### Exercise passage
My take on the reasons for pointing the finger at third parties is more of the shifting blame. This method was evident when Mr. Zuckerberg said Apple’s “privacy” policy created some headwinds. Sure, the Zuckbook has other headwinds, but the point is that it is useful to focus blame elsewhere.

However, the write up advances a point which I found interesting. Here is the passage from the write up I noted:

In the past year, researchers at both Facebook and Google have published studies describing computer hardware failures whose causes have not been easy to identify. The problem, they argued, was not in the software — it was somewhere in the computer hardware made by various companies.

I want to direct your attention to this statement: “The problem… was not in the software.”

Now that is an interesting observation about software. The general rule is that software has flaws. Maybe Steve Gibson can generate “perfect” software for SpinRite, but how many at the alleged technology monopolies follow his practices? I would assert that many at the alleged technology monopolies know what his method is; therefore, if certain wizards don’t know something, it clearly is not worth knowing in the first place.

I interpreted the statement that “The problem … was not in the software.”

Hubris, thy manifestation is those who believe their software was not a problem.

Ho, ho, ho.

My concern is that presenting an argument that failures in uptime are someone else’s problem invites the conclusion, “Well, we will be more like Apple. Hasta la vista, Intel.”

Personally I don’t care what the alleged technology monopolies do. Trouble looms for these outfits regardless of the direction in which I look. What annoys me is that the Gray Lady is pretty happy telling the alleged technology monopolies’ story.

The problem is not the software. The problem is the human thing: Reformation, disinformation, and misinformation as stealth weapons in the battle for continued market dominance.

Stephen E Arnold, February 8, 2022

Data Federation? Loser. Go with a Data Lake House

February 8, 2022

I have been the phrase “data lake house” or “datalake house.” I noted some bold claims about a new data lake house approach in “Managed Data Lakehouse Startup Onehouse Launches with $8M in Funding.” The write up states:

One of the flagship features of Onehouse’s lakehouse service is a technology called incremental processing. It allows companies to start analyzing their data soon after it’s generated, which is difficult when using traditional technologies.

The write up adds:

The company’s lakehouse service automatically optimizes customers’ data ingestion workflows to improve performance, the startup says. Because the service is delivered via the cloud on a fully managed basis, customers don’t have to manage the underlying infrastructure.

The idea of course is that traditional methods of handling data are [a] slow, [b] expensive, and [c] difficult to implement.

The premise is that the data lake house delivers more efficient use of data and a way to “future proof the data architected for machine learning / data science down the line.”

When I read this I thought of Vivisimo’s explanation of its federating method. IBM bought Vivisimo, and I assume that it is one of the ingredient in IBM’s secret big data sauce. MarkLogic also suggested in one presentation I sat through that its system would ingest data and the MarkLogic system (once eyed by the Google as a possible acquisition) would allow near real time access to the data. One person in the audience was affiliated with the US Library of Congress, and that individual seemed quite enthused about MarkLogic. And there are companies which facilitate data manipulation; for example, Kofax and its data connectors.

From my point of view, the challenge is that today large volumes of data are available. These data have to be moved from point A to point B. Ideally data do not require transformation. At some point in the flow, data in motion can be processed. There are firms which offer real time or near real time data analytics; for example, Trendalyze.com.

Conversion, moving, saving, and then doing something “more” with the data remain challenges. Maybe Onehouse has the answer?

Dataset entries

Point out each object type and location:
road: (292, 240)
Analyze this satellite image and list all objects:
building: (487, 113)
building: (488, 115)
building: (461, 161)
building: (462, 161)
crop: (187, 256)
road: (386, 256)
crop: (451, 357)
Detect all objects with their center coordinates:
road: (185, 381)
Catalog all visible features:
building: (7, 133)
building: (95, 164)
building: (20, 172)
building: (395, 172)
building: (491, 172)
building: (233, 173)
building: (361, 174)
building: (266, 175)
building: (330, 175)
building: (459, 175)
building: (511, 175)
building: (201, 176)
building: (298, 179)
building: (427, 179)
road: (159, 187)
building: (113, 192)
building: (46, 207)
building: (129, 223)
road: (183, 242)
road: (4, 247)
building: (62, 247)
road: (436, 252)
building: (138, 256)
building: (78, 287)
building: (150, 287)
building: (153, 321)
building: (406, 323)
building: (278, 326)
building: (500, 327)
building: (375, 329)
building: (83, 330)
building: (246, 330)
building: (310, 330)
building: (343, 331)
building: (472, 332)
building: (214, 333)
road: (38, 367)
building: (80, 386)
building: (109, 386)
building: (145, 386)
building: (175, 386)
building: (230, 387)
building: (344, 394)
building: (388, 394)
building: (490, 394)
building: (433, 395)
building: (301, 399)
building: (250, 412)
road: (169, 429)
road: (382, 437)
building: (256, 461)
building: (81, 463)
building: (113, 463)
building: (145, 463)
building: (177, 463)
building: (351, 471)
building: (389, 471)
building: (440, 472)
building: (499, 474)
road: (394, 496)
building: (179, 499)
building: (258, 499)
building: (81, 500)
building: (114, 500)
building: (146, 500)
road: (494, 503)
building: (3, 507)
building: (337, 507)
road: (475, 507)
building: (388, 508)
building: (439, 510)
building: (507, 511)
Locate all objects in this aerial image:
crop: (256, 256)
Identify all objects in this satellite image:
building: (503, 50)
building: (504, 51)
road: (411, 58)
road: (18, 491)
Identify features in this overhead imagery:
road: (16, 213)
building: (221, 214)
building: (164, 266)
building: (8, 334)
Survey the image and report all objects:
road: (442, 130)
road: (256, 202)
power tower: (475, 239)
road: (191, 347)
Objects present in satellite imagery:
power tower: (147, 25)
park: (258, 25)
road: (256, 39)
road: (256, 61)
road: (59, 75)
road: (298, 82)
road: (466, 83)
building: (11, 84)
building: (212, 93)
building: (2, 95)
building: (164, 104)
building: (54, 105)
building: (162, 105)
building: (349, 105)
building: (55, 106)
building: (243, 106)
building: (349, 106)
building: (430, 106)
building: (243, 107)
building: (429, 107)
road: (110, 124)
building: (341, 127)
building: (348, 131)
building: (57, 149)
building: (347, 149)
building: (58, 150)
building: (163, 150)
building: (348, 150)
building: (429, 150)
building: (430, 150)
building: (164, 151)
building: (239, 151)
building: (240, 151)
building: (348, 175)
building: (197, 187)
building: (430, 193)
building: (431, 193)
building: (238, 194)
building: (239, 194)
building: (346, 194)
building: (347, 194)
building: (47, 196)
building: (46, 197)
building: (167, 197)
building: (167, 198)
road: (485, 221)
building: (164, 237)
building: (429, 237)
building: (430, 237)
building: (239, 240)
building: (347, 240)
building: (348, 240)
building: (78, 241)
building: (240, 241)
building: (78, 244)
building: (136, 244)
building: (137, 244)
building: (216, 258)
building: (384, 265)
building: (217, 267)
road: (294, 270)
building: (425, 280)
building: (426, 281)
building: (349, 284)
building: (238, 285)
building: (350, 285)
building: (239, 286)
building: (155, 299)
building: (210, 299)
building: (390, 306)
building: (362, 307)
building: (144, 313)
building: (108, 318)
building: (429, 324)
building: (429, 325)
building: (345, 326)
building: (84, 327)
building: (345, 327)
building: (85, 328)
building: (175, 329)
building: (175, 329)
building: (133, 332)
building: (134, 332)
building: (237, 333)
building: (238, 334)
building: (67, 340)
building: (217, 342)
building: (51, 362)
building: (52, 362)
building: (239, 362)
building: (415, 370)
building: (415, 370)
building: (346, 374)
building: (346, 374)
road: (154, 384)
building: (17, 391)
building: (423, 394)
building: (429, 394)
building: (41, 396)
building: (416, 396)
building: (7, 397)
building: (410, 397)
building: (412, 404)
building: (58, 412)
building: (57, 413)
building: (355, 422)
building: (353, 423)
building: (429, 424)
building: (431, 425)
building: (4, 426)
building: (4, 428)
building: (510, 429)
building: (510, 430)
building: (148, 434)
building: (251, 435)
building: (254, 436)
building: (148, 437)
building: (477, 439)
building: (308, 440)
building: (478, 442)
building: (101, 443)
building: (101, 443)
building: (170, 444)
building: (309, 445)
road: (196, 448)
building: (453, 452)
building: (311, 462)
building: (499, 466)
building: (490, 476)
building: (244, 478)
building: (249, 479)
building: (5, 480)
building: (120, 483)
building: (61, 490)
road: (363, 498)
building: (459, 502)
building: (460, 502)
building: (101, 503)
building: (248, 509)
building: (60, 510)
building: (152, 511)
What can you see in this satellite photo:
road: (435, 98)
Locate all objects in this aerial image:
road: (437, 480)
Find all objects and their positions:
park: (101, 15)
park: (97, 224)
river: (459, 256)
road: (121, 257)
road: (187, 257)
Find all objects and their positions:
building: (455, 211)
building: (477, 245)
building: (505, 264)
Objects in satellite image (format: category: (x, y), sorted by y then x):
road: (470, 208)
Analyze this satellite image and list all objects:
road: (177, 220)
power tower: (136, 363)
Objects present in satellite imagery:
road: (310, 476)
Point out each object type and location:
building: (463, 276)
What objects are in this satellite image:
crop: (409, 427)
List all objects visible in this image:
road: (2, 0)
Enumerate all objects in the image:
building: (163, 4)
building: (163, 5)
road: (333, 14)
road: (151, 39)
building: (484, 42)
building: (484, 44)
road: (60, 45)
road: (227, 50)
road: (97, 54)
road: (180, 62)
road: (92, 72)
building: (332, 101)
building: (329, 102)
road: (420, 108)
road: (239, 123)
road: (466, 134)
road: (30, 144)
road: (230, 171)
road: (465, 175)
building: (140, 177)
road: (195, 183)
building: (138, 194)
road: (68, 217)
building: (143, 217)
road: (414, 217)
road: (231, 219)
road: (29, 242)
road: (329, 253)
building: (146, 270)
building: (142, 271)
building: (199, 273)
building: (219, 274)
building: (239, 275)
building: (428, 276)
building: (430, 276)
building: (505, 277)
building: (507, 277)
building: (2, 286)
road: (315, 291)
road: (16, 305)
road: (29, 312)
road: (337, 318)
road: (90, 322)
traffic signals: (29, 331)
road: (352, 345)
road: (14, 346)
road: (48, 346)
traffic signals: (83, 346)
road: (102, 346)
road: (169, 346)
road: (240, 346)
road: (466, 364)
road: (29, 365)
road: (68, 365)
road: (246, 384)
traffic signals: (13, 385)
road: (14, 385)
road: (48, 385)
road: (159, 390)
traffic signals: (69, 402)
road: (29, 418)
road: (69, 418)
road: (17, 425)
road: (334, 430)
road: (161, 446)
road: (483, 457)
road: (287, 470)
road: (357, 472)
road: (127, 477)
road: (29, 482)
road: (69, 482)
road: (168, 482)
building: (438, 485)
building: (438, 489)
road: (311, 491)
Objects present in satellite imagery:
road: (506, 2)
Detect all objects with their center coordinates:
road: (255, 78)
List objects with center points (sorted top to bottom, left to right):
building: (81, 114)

### Tasks to perform
A – Please copy the blog excerpt word for word, starting at "Stephen E Arnold, February" and ending at "the underlying infrastructure.".
B – Summarize the blog excerpt in two sentences.
The listing is not needed.

### Solutions to the exercise
A –
Stephen E Arnold, February 8, 2022

Data Federation? Loser. Go with a Data Lake House

February 8, 2022

I have been the phrase “data lake house” or “datalake house.” I noted some bold claims about a new data lake house approach in “Managed Data Lakehouse Startup Onehouse Launches with $8M in Funding.” The write up states:

One of the flagship features of Onehouse’s lakehouse service is a technology called incremental processing. It allows companies to start analyzing their data soon after it’s generated, which is difficult when using traditional technologies.

The write up adds:

The company’s lakehouse service automatically optimizes customers’ data ingestion workflows to improve performance, the startup says. Because the service is delivered via the cloud on a fully managed basis, customers don’t have to manage the underlying infrastructure.

B – The first post treats the argument by Facebook and Google researchers that hard-to-identify computer failures came from hardware rather than software as a way of shifting blame to third parties, and it calls the belief that their software was not a problem hubris. The second post describes Onehouse, a managed data lakehouse startup launched with $8M in funding that offers incremental processing, and compares its claims to earlier approaches from Vivisimo and MarkLogic while noting that converting, moving, saving, and doing more with data remain challenges.